Out of Montreal’s frostbitten underbelly comes Boneyard Rebels, a band of literal gravediggers who swap shovels for guitars once the cemetery gates clang shut. Led by Eric Dumoulin on guitar and vocals, with Ezra Sheppard on guitar and backing vox, Richard Germain on bass, Billy Tsekeris on synth, and Diego Antonio Lobatón on drums, the five-piece operate on pure instinct. Their third single, “Raincoat,” released January 29, 2026, might just be their sharpest cut yet as something raw, wired, and defiantly off-kilter. Produced by Steeven Choinard and mastered by Francis Ledoux, it captures the band exactly as they are: no-frills, one-day recording, lightning in a bottle.

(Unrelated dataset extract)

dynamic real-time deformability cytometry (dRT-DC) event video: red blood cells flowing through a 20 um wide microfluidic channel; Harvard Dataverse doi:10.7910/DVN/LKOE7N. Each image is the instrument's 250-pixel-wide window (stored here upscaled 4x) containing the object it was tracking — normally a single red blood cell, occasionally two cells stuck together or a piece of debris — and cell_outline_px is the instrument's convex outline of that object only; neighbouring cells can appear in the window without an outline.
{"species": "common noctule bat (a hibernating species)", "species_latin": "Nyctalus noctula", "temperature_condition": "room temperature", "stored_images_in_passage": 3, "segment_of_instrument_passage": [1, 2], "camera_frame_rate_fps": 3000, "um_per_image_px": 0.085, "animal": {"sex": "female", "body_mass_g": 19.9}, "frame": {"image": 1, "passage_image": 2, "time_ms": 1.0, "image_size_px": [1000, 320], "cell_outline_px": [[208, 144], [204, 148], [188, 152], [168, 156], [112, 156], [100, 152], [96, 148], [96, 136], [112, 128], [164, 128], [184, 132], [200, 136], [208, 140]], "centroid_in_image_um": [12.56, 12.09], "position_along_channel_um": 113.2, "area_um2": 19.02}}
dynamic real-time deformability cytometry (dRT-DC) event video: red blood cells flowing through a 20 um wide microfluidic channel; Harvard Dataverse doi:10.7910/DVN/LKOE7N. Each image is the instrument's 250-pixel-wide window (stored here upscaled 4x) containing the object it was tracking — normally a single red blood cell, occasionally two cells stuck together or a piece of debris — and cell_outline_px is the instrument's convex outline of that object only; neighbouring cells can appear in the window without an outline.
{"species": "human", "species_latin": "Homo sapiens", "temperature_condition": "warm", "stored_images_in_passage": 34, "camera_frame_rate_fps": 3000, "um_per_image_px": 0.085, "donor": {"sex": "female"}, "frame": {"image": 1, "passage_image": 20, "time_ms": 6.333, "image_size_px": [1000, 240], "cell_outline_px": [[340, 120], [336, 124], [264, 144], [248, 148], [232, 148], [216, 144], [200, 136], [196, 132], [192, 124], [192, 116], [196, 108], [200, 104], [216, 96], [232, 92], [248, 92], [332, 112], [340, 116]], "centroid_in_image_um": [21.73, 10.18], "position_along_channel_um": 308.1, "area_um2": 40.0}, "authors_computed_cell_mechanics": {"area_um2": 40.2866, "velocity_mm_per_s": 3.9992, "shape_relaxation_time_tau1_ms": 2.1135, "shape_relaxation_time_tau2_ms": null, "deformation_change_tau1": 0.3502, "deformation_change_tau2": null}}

The track kicks off with a hard-hitting, no-nonsense beat and a tight, buzzing rhythm that grabs you by the collar. Then the fuzzy guitars barrel in, all jagged edges and forward momentum, somewhere between the sneer of Idles and the angular cool of Pixies. It’s gritty but controlled, chaotic but locked-in. The groove drives like a hearse with somewhere urgent to be.
Dumoulin’s sharp, high, grainy, and gloriously idiosyncratic voice slices through, as he leans into the eccentricity, giving the song a twitchy, restless energy. “Sunny day, but I wear a raincoat,” he sings, bringing up a manifesto for emotional dissonance. With tension humming beneath the surface, he admits, “The hardest part is I have to let you go.” All that attitude gives way to vulnerability.
What makes “Raincoat” stand out isn’t just the novelty of gravediggers making post-punk punch-ups. It’s the story in itself and the chemistry. Recorded in the same space where they jam every Thursday night, the track feels lived-in, unfiltered, and alive. Rough around the edges in all the right ways, Boneyard Rebels prove that sometimes the best art is born after dark.